• **What is being asked**:
Please copy, exactly as they appear below, the lines from the one containing "boots: none [652,363,700,394]" through the one containing "water bottle: none".

• **Data provided**:
★ ★ ★ ★ ★ ★ ★

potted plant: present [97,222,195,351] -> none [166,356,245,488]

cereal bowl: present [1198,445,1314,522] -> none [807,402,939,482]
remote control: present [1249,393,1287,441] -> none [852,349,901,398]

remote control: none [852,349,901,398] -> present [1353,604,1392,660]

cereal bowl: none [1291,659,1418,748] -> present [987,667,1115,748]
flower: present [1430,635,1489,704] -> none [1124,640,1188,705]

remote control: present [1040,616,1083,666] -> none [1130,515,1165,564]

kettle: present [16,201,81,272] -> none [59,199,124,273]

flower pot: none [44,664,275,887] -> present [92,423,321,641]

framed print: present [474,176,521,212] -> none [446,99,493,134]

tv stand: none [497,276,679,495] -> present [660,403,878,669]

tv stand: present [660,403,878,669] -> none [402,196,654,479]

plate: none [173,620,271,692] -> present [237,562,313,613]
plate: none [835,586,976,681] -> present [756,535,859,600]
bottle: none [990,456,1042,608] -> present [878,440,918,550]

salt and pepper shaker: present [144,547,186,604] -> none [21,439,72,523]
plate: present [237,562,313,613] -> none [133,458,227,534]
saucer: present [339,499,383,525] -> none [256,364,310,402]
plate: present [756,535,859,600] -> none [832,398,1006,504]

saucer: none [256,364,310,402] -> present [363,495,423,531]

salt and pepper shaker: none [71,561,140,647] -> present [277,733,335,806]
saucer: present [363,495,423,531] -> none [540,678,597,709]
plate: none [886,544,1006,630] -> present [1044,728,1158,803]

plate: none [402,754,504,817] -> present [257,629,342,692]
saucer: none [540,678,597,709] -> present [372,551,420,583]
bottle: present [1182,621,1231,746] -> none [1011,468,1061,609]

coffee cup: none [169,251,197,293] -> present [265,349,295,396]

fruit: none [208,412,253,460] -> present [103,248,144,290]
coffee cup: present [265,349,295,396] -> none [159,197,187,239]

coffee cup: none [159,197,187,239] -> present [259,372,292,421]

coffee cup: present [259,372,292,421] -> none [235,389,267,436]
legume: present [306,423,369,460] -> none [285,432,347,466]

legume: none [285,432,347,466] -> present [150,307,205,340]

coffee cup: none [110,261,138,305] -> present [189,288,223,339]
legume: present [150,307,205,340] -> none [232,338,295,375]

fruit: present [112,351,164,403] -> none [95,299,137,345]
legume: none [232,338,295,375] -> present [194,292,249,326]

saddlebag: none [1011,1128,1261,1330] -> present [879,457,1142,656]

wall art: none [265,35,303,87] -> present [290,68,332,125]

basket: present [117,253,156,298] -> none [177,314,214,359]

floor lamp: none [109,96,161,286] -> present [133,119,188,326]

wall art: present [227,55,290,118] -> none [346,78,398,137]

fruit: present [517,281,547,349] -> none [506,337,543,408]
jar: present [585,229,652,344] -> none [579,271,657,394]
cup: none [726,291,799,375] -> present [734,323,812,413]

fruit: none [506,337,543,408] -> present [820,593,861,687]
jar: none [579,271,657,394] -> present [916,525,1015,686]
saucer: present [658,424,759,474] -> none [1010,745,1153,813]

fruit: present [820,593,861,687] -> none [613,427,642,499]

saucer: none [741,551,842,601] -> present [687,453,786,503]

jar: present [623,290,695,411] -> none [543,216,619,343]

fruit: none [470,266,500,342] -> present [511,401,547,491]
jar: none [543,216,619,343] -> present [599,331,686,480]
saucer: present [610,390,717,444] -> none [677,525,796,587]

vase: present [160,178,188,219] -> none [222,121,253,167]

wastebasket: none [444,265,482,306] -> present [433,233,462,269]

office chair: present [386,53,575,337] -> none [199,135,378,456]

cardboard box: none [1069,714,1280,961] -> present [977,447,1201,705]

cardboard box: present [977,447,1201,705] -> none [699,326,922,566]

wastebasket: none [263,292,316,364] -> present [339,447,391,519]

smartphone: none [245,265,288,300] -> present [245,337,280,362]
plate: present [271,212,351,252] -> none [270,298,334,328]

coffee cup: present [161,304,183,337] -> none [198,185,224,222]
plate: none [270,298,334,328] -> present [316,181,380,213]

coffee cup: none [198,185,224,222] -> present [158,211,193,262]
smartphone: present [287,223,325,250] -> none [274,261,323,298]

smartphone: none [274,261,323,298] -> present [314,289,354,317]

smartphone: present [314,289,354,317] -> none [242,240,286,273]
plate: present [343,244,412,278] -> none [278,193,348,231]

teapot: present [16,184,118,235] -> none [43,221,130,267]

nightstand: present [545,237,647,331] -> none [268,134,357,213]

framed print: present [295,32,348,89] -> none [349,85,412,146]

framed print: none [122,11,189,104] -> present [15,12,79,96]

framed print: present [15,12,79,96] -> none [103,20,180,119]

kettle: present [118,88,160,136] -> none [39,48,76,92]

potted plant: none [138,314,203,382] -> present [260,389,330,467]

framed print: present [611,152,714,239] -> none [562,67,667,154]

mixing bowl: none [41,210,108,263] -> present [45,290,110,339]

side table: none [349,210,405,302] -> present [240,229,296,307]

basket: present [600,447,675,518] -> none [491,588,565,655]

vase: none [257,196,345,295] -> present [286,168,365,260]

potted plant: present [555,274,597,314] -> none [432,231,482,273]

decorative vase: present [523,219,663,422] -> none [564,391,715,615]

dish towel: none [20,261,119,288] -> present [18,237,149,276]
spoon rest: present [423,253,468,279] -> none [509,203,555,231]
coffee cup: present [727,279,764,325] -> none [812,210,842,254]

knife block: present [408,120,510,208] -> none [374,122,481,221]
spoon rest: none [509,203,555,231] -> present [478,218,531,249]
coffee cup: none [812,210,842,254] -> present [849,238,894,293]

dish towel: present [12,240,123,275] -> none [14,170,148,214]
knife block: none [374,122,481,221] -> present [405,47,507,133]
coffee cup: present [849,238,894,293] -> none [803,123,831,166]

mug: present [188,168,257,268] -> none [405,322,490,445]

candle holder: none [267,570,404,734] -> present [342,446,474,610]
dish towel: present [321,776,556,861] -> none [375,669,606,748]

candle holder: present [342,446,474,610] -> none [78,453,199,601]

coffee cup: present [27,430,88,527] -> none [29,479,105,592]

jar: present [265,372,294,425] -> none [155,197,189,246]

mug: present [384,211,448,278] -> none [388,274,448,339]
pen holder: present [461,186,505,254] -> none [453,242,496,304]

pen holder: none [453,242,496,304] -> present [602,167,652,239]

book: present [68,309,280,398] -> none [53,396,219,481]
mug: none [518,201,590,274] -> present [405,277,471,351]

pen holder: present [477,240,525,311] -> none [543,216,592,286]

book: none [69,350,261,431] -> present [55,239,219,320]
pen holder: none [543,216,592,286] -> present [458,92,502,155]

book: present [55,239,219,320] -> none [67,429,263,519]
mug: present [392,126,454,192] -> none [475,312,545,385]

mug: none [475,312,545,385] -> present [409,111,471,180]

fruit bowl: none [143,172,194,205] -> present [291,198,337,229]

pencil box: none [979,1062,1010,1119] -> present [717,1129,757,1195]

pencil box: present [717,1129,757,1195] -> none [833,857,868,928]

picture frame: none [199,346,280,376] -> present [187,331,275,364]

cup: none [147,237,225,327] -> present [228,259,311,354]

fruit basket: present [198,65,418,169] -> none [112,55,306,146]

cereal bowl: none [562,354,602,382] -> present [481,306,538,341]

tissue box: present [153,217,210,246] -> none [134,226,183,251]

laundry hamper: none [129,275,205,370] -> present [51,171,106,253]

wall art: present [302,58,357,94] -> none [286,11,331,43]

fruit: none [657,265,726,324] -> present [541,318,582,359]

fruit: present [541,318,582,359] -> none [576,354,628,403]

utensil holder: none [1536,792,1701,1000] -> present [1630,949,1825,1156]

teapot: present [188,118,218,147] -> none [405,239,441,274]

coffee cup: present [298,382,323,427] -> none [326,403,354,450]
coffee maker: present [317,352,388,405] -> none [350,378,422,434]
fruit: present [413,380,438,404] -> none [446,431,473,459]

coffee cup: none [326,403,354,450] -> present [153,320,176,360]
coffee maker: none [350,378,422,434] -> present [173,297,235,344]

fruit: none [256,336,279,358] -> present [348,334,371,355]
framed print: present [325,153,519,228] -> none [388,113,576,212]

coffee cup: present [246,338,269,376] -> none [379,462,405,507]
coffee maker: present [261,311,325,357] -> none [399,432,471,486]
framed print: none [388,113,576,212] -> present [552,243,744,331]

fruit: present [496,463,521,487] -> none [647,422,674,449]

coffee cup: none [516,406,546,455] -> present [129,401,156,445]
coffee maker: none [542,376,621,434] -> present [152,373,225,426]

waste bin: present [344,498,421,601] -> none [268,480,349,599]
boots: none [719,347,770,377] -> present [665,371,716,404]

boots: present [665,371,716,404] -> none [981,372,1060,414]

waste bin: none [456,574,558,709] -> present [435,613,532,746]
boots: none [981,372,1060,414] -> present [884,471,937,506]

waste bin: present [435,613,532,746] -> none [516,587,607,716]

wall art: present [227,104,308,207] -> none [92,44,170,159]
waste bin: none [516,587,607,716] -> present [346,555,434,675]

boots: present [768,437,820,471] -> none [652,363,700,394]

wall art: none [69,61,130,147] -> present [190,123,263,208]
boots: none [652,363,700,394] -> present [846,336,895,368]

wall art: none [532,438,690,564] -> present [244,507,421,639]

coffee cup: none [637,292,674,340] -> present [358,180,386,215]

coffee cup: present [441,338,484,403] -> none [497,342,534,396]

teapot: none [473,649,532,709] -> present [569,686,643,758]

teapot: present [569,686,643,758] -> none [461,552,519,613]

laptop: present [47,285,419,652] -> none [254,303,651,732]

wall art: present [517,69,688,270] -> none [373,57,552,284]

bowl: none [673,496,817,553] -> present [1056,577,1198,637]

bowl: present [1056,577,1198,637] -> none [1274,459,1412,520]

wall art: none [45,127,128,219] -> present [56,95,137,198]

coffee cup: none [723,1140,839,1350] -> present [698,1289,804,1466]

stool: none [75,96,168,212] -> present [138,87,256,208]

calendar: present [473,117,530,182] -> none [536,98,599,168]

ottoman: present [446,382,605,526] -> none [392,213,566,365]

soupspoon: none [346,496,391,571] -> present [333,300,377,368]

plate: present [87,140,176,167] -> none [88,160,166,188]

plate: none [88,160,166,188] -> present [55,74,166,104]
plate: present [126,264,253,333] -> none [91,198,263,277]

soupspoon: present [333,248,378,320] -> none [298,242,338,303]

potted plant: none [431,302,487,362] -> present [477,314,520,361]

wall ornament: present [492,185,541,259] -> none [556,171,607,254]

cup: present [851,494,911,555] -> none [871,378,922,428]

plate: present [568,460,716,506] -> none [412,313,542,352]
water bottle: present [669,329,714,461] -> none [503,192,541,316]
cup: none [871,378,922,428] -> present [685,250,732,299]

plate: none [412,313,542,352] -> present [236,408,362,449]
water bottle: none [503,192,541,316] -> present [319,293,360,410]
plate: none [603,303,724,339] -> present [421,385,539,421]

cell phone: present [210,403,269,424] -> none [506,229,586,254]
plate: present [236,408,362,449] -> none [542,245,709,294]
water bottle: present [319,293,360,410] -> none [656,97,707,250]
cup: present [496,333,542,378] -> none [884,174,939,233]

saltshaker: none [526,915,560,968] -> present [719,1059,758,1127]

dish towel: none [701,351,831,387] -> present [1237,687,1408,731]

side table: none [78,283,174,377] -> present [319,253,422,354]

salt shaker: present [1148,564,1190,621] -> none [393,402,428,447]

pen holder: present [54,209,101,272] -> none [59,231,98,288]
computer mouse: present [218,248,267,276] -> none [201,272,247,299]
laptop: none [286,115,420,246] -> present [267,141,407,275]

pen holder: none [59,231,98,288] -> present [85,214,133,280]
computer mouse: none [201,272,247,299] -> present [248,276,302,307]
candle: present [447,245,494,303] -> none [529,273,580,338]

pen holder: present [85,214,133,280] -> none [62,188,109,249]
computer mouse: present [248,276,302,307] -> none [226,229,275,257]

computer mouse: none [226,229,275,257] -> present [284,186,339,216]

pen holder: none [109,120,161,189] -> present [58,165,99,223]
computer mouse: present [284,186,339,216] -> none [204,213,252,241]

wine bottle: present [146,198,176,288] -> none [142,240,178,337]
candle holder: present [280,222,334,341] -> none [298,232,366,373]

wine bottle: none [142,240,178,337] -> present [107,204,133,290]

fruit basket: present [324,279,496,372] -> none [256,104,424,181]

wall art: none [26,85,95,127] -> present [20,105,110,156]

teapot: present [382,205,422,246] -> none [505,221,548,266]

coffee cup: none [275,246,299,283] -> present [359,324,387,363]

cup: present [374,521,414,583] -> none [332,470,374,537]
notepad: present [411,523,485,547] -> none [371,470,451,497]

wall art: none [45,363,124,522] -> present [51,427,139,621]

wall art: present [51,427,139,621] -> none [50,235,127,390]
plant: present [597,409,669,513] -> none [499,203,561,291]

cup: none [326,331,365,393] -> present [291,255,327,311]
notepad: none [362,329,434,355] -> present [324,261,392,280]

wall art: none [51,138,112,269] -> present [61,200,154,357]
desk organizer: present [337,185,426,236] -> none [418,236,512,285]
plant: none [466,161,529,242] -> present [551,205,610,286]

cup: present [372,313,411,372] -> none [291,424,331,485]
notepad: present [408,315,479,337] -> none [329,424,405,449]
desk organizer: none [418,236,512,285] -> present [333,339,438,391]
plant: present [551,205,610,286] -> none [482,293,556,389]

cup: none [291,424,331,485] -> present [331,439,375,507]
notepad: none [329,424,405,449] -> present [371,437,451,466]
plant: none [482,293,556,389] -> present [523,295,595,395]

★ ★ ★ ★ ★ ★ ★

• **Response area**:
boots: none [652,363,700,394] -> present [846,336,895,368]

wall art: none [532,438,690,564] -> present [244,507,421,639]

coffee cup: none [637,292,674,340] -> present [358,180,386,215]

coffee cup: present [441,338,484,403] -> none [497,342,534,396]

teapot: none [473,649,532,709] -> present [569,686,643,758]

teapot: present [569,686,643,758] -> none [461,552,519,613]

laptop: present [47,285,419,652] -> none [254,303,651,732]

wall art: present [517,69,688,270] -> none [373,57,552,284]

bowl: none [673,496,817,553] -> present [1056,577,1198,637]

bowl: present [1056,577,1198,637] -> none [1274,459,1412,520]

wall art: none [45,127,128,219] -> present [56,95,137,198]

coffee cup: none [723,1140,839,1350] -> present [698,1289,804,1466]

stool: none [75,96,168,212] -> present [138,87,256,208]

calendar: present [473,117,530,182] -> none [536,98,599,168]

ottoman: present [446,382,605,526] -> none [392,213,566,365]

soupspoon: none [346,496,391,571] -> present [333,300,377,368]

plate: present [87,140,176,167] -> none [88,160,166,188]

plate: none [88,160,166,188] -> present [55,74,166,104]
plate: present [126,264,253,333] -> none [91,198,263,277]

soupspoon: present [333,248,378,320] -> none [298,242,338,303]

potted plant: none [431,302,487,362] -> present [477,314,520,361]

wall ornament: present [492,185,541,259] -> none [556,171,607,254]

cup: present [851,494,911,555] -> none [871,378,922,428]

plate: present [568,460,716,506] -> none [412,313,542,352]
water bottle: present [669,329,714,461] -> none [503,192,541,316]
cup: none [871,378,922,428] -> present [685,250,732,299]

plate: none [412,313,542,352] -> present [236,408,362,449]
water bottle: none [503,192,541,316] -> present [319,293,360,410]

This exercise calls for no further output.